Clinical trials generally require confirmed diagnosis through esophageal manometry, as this test provides the most objective evidence of the condition and can classify the specific type of achalasia. Researchers need this information to ensure all participants have similar characteristics and to measure whether experimental treatments are producing meaningful improvements[10].
A barium swallow test is often repeated or required even if you’ve had one previously, as trial investigators need current images showing the size of your esophagus and how quickly it empties. This provides a baseline measurement that can be compared to images taken after treatment to assess whether the therapy is working[5].
Upper endoscopy is typically mandatory in clinical trial screening to document that there are no other conditions present that might affect study results or put participants at risk. Researchers need to be certain they’re studying people with achalasia specifically, not other esophageal disorders that might appear similar[7].
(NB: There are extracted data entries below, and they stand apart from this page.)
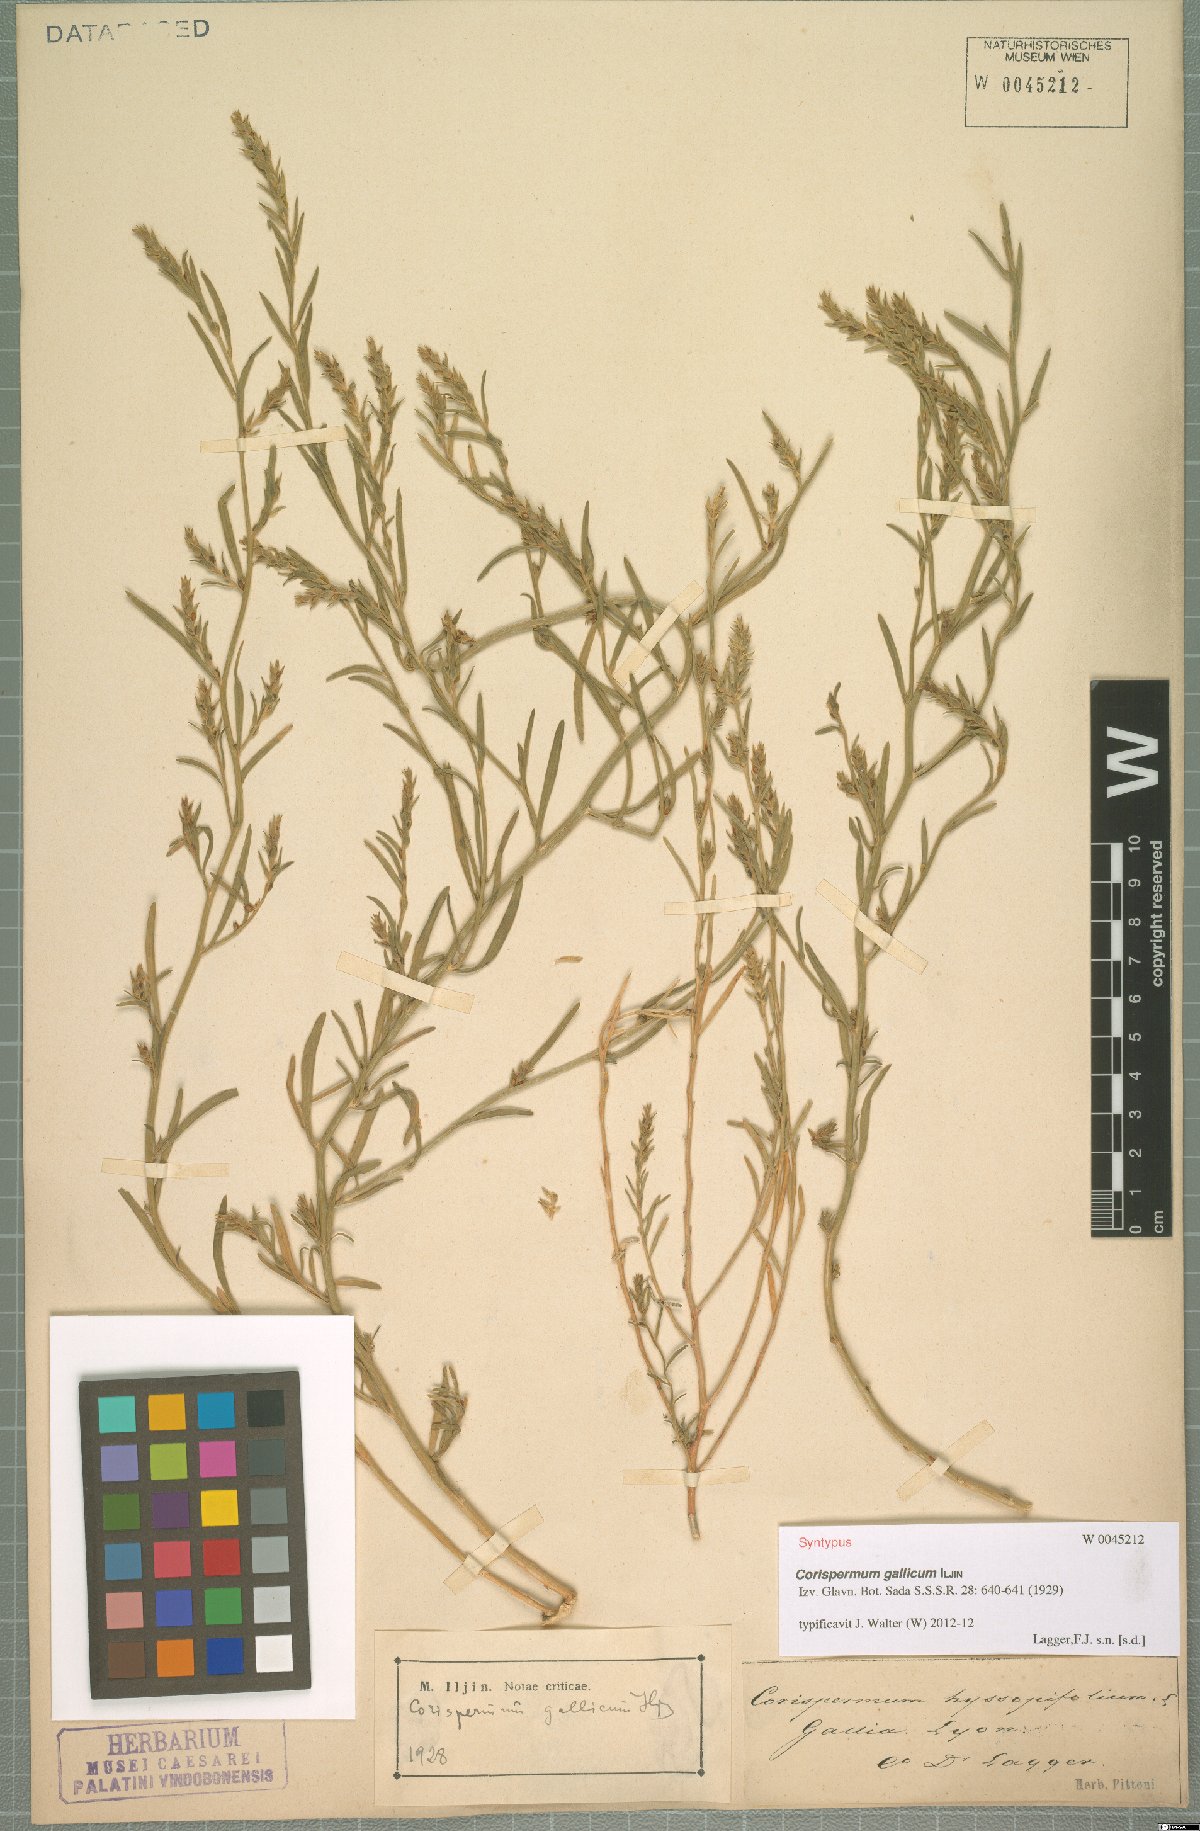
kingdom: Plantae
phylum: Tracheophyta
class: Magnoliopsida
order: Caryophyllales
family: Amaranthaceae
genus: Corispermum
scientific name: Corispermum gallicum
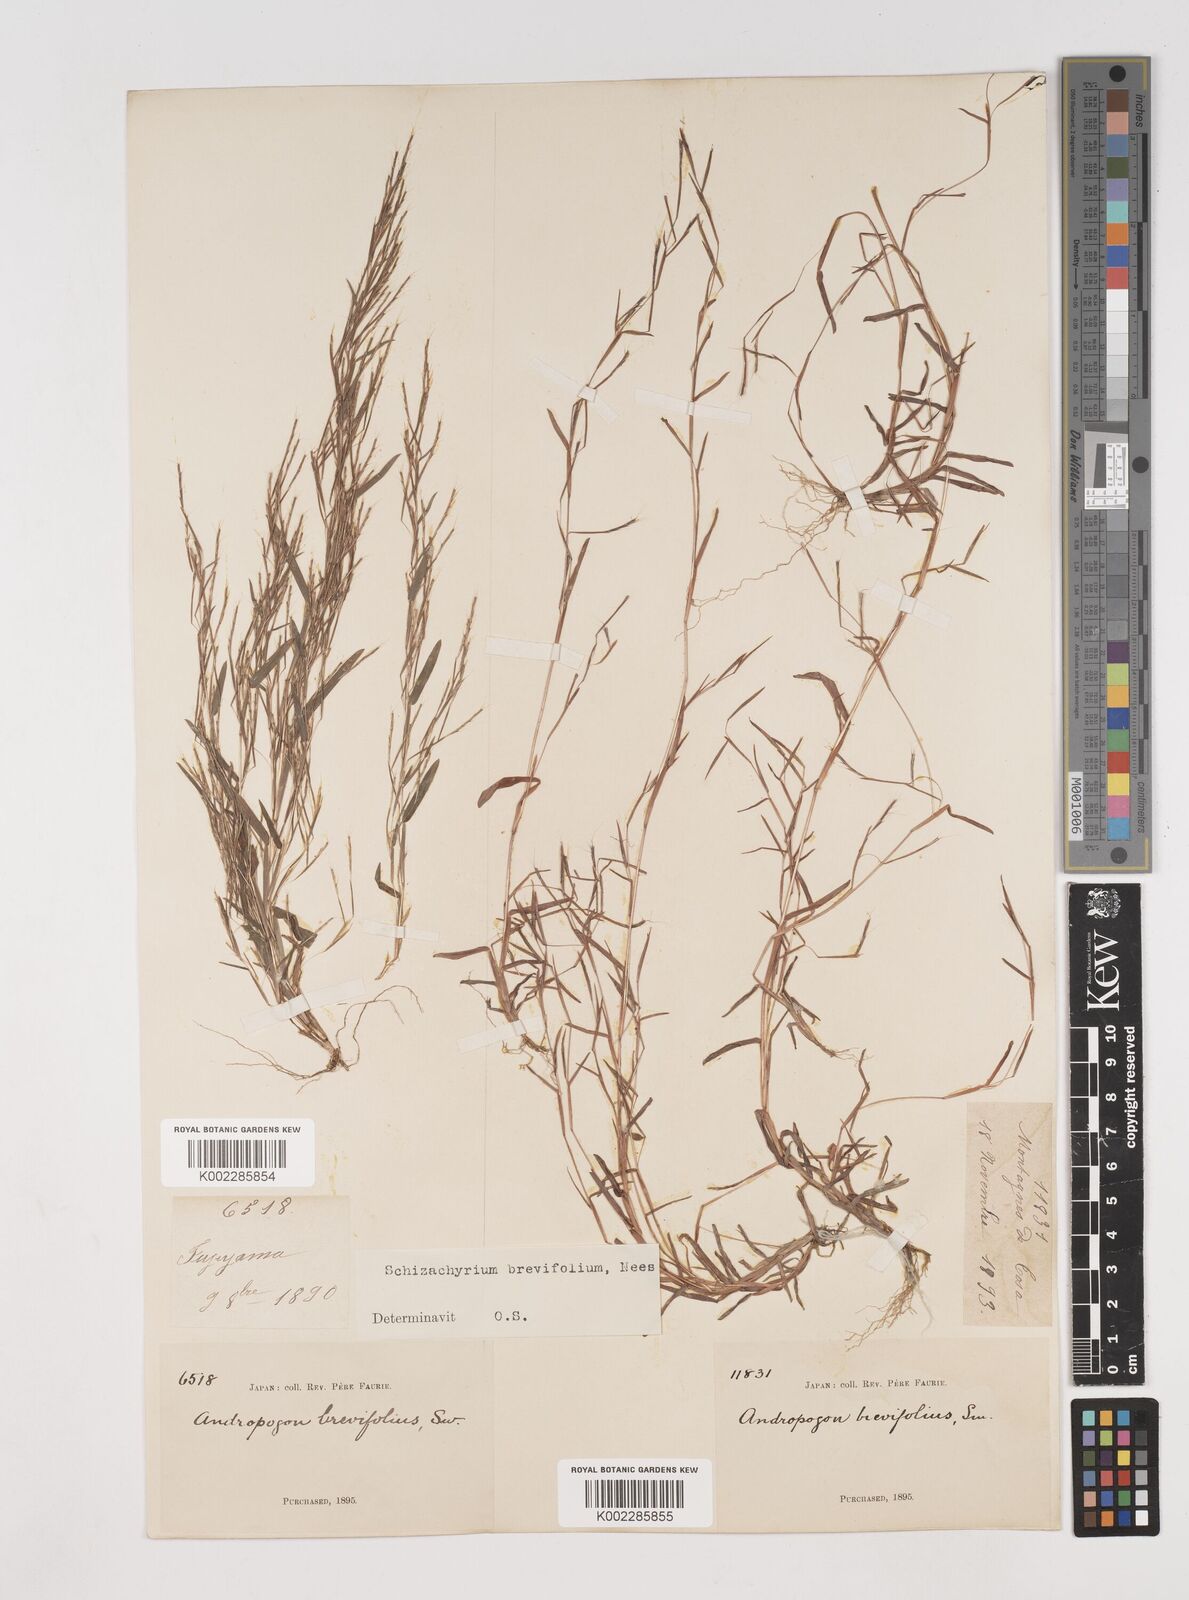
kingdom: Plantae
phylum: Tracheophyta
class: Liliopsida
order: Poales
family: Poaceae
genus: Schizachyrium
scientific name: Schizachyrium brevifolium
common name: Serillo dulce
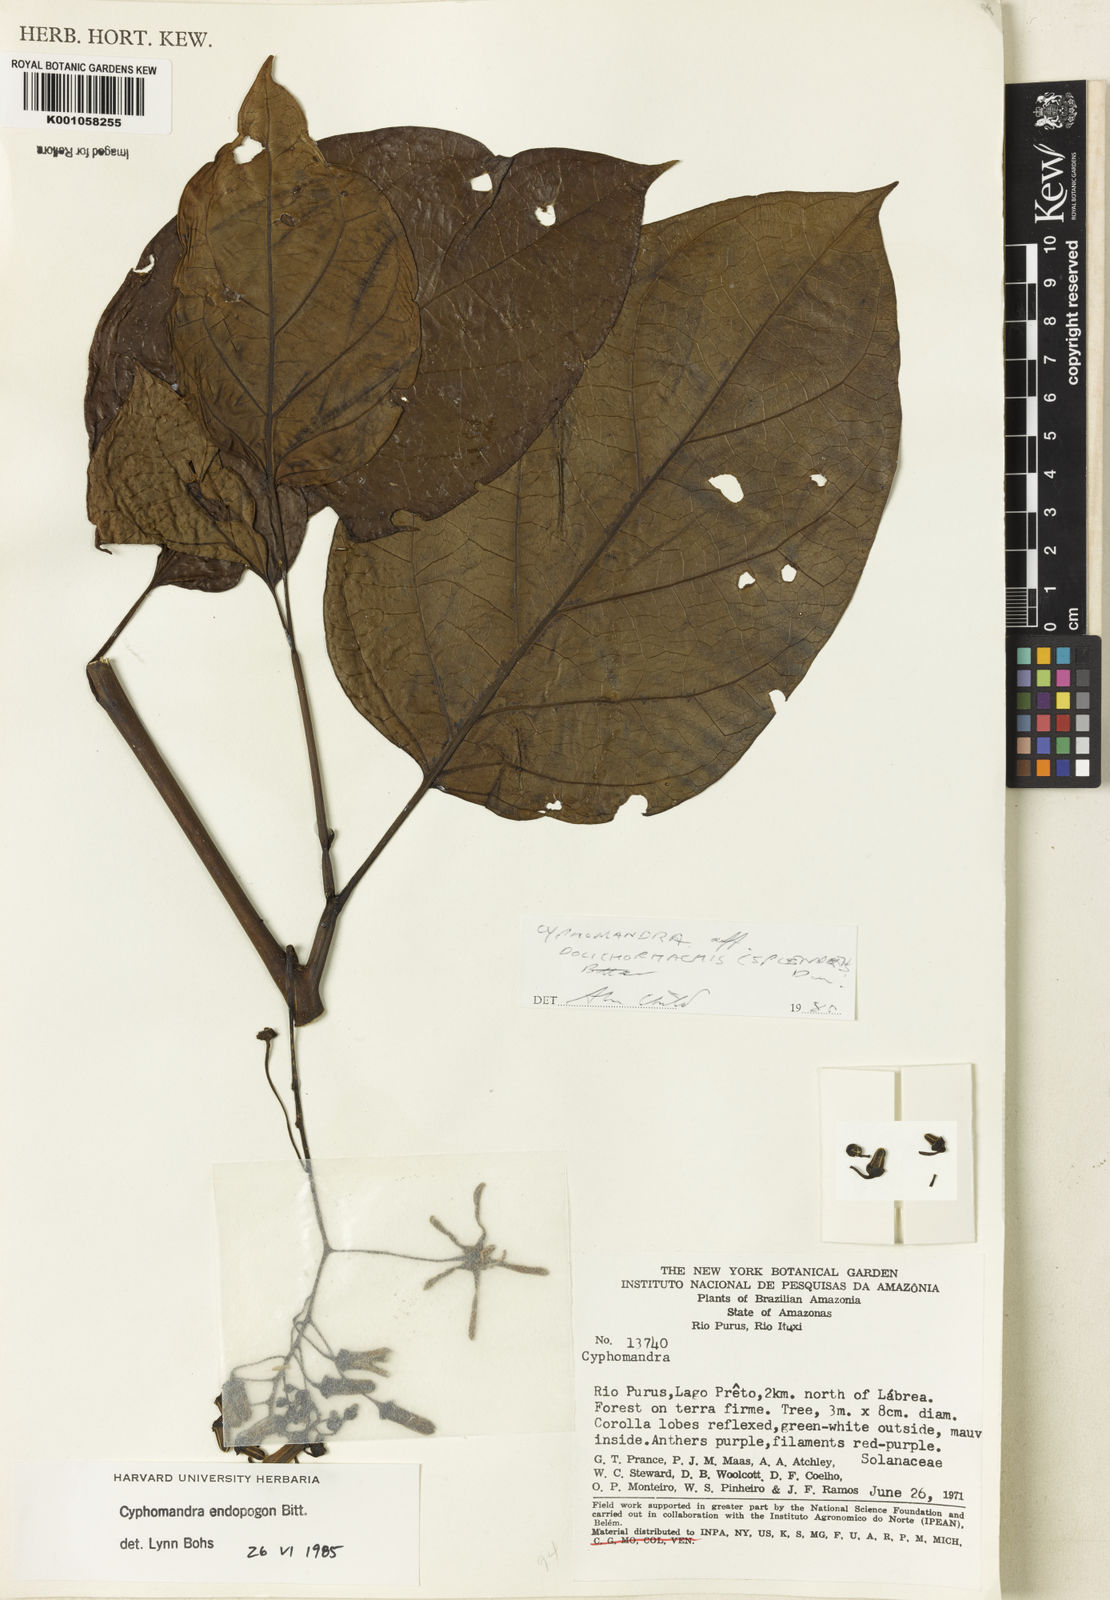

Some clinical trials may also measure symptom severity using standardized questionnaires that ask about difficulty swallowing, chest pain, regurgitation, and other symptoms. These scores help researchers track whether symptoms improve with treatment and compare results across different study participants in a consistent way[3].
Additional testing beyond the standard diagnostic workup might include measurements of esophageal dimensions through special imaging techniques, assessment of nutritional status through blood tests, or evaluation of complications such as aspiration or lung problems. The specific requirements vary depending on what the clinical trial is studying and what safety information researchers need to collect[5].